Meanwile, on Friday ECB head Mario Draghi expressed his satisfaction with the short-term measures agreed upon at the EU summit, although he also stressed that the Member States which receive EU rescue funds should strictly fulfill the required obligations.
Draghi was especially satisfied with the fact that the ESM will have the capability of granting direct aid to the countries in need.
Acording to the Danske bank team of analysts: “The Summit result is by no means even close to be the solution that can end the debt crisis, but it is reminder that there still is commitment to save the euro project among the political leaders in euro area. It continues to be our main scenario that EMU leaders will do what’s needed to keep the euro together as the cost of a break-up will be enormous – not least for Germany. High uncertainty will likely prevail for a long time, though.”
EU agrees banks recap thru aid funds
It seems there is finally a deal by Eurozone leaders to drastically restructure the recently approved Spain’s €100bn bank recapitalization plan, allowing banks to tap the EFSF/ESM directly.
After hours of deadlock, the agreement finally arrived among the EU leaders around 5am Brussels time, in a reportedly very tense ambient. It was an unscheduled emergency meeting, forced to be called by the EZ growth pact boycot from Spain and Italy, that were demanding the continent's permanent bailout fund to recapitalize struggling banks or they wouldn't accept a Euro €120 bln growth pact.
EU President Herman Van Rompuy said banks can be recapped directly with aid funds, calling it a "breakthrough". However, changes will not occur immediately, as leaders have first to agree on the set up to a joint banking supervisory body led by the ECB, expected in December.
Van Rompuy said the proposal ‘needs unanimity’ and would only occur under ‘strict conditions’. A general long-term plan for a tighter budgetary and political union is also agreed. Van Rompuy added that a first report on euro road map integration will be issued in October.
Bloomberg also reports that dropped a requirement that officials meeting in Brussels agreed to drop the condition that emergency loans to Spanish banks give their governments preferred creditor status. That means that ESM loans to Spain to shore up its banks won’t have senior status, likely to help ease fears of Spanish government bondholders.
According to Sean Callow, currency analyst at Westpac: "Agreement has been reached to allow the bailout funds EFSF and ESM to be tapped by countries that aren’t formally signed to lending programs which have strict conditions (Italy and Spain come to mind!). This is a clear backdown by Germany despite Angela Merkel now publicly welcoming the decision. What has yet to be specified is what conditions will apply – surely Spain can’t just tap the fund at will?!"
The Euro has passed through the roof, peaking around 1.2625 after trading on a extremely soft tone below broken support 1.2450 for almost 24h.

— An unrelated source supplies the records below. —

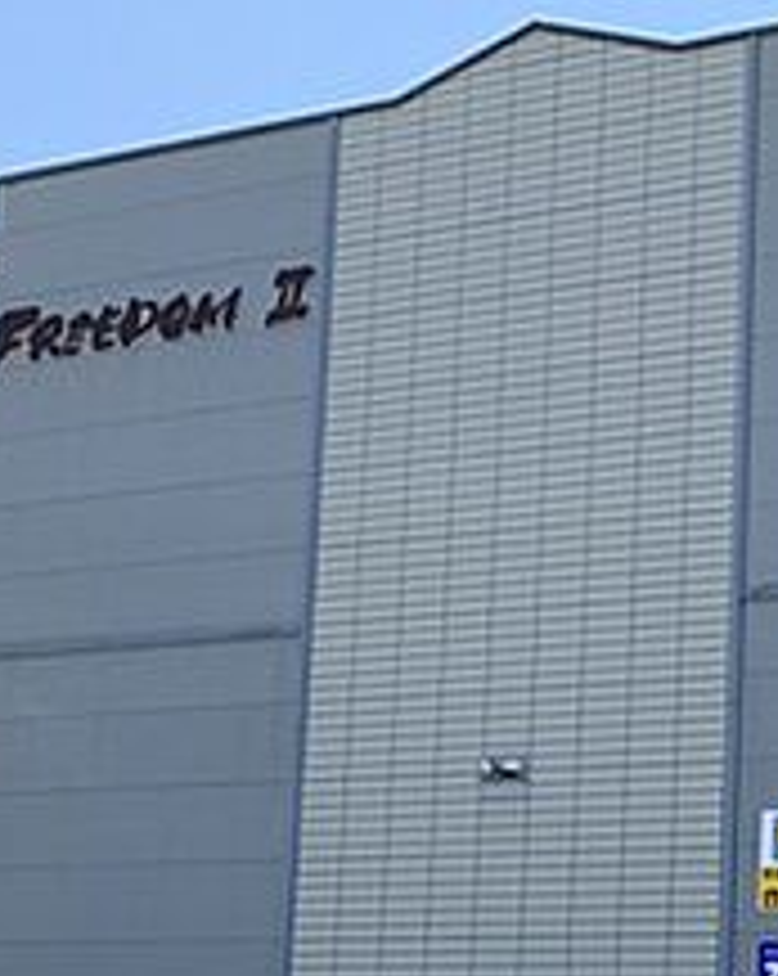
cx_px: 913
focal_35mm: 75
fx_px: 2163
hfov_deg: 19.3
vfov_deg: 25.0
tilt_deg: +8.7
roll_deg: -2.0
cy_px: 787
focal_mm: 4.25
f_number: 1.8
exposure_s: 1/1406
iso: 25
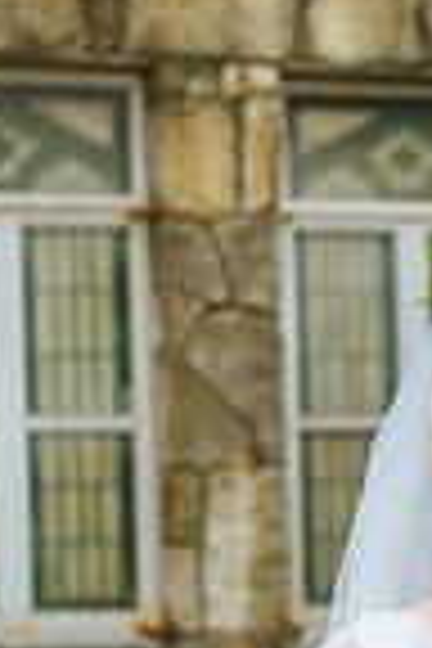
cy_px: 770
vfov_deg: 9.3
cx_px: 641
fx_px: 3942
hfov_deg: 6.2
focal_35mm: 219
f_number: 4
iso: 250
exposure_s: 1/640
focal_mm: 70
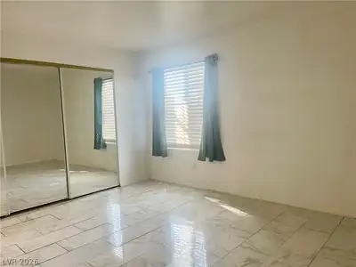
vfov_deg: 54.9
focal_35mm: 25
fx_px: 257
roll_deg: +1.9
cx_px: 178
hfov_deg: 69.4
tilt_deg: -5.4
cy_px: 134
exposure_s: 1/60
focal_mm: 5.1
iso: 160
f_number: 1.6
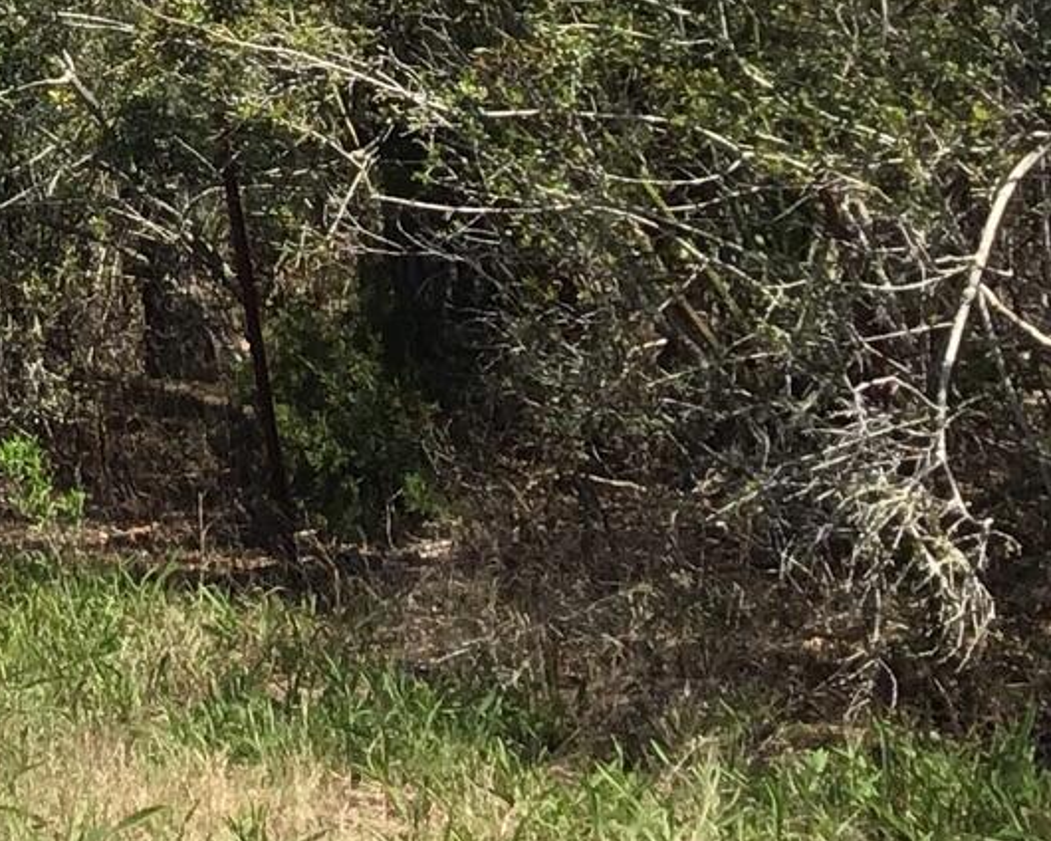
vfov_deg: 13.0
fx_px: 3639
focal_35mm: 117
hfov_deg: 15.5
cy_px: 24
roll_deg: +2.6
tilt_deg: +0.8
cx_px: -405
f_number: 2.4
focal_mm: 3.3
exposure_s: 1/754
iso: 25
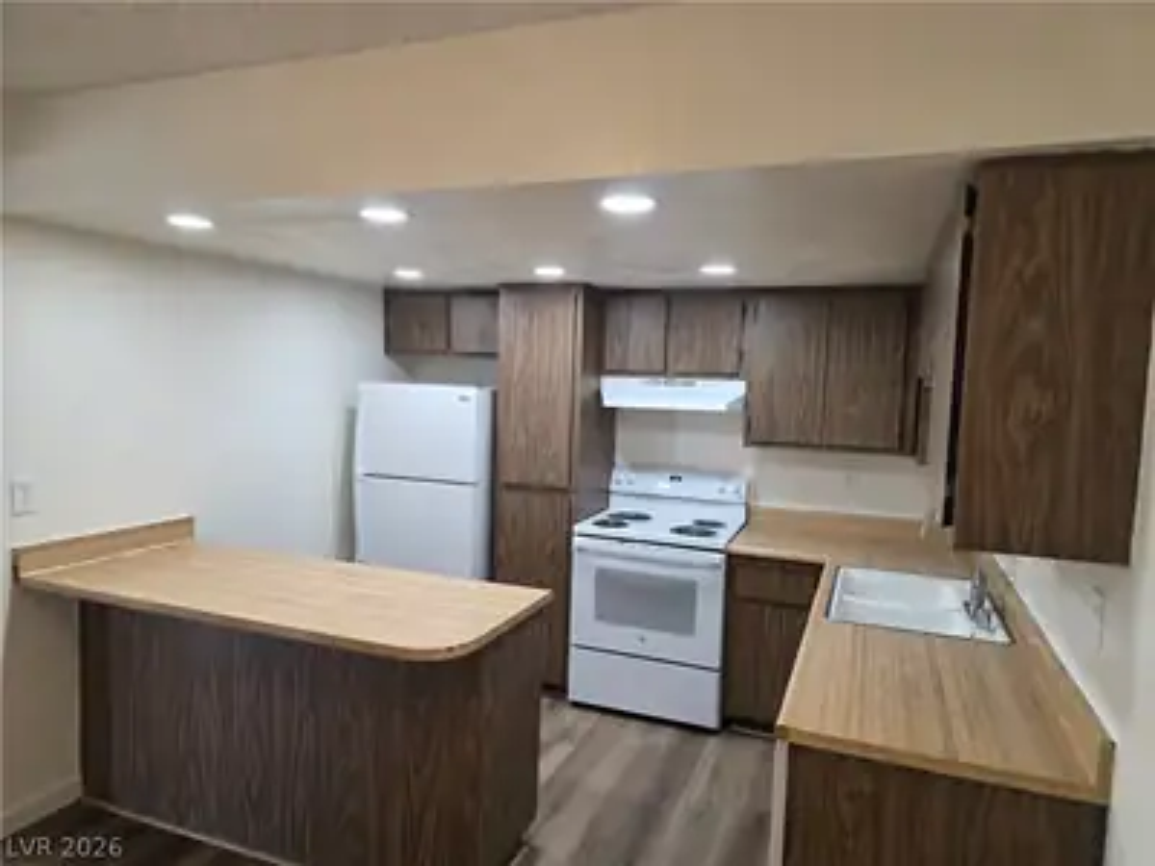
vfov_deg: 58.9
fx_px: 767
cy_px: 433
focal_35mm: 23
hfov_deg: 73.9
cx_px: 578
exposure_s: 1/120
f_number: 1.7
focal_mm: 6.3
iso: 160
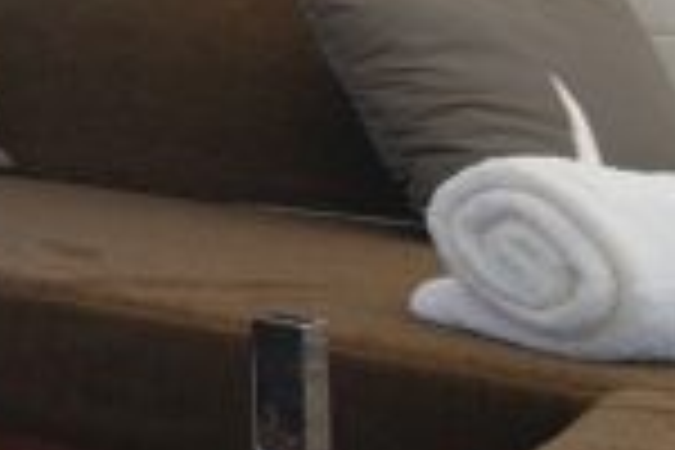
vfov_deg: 16.4
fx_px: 1444
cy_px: -194
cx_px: -788
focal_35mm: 77
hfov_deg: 16.8
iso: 100
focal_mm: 10
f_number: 9
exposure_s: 1/125
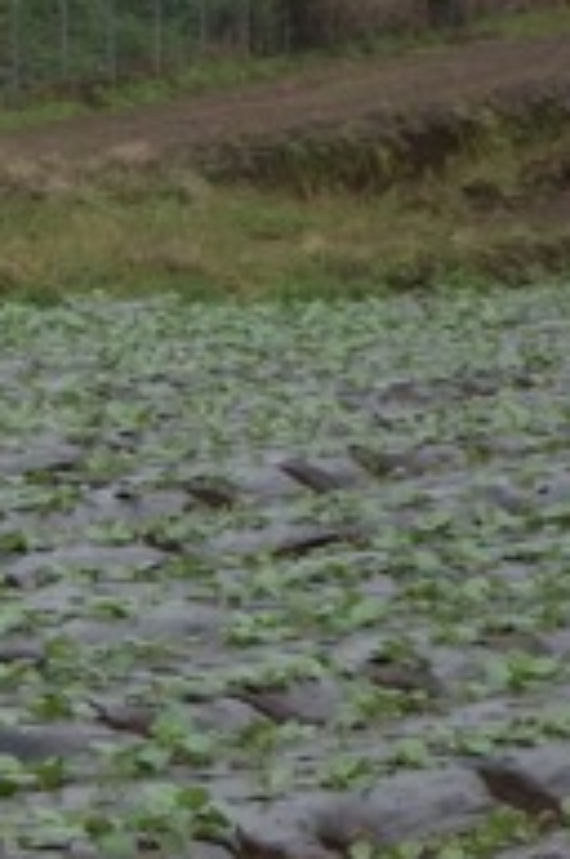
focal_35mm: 467
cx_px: -1140
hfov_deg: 2.9
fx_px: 11130
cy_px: 169
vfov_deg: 4.4
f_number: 5.6
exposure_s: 1/400
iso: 125
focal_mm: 37.1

"So definitely some good news for risk markets here though it is not the “big bazooka” – the EU leaders did not place stress on the possibility of Euro bonds (Italian PM Monti tried to talk it up though). EUR/USD should indeed be higher, though the scale of the bounce, from 1.2450 to as high as 1.2628, has obviously been accelerated by the huge overhang of EUR shorts and dismally low expectations for the summit" adds Mr. Callow.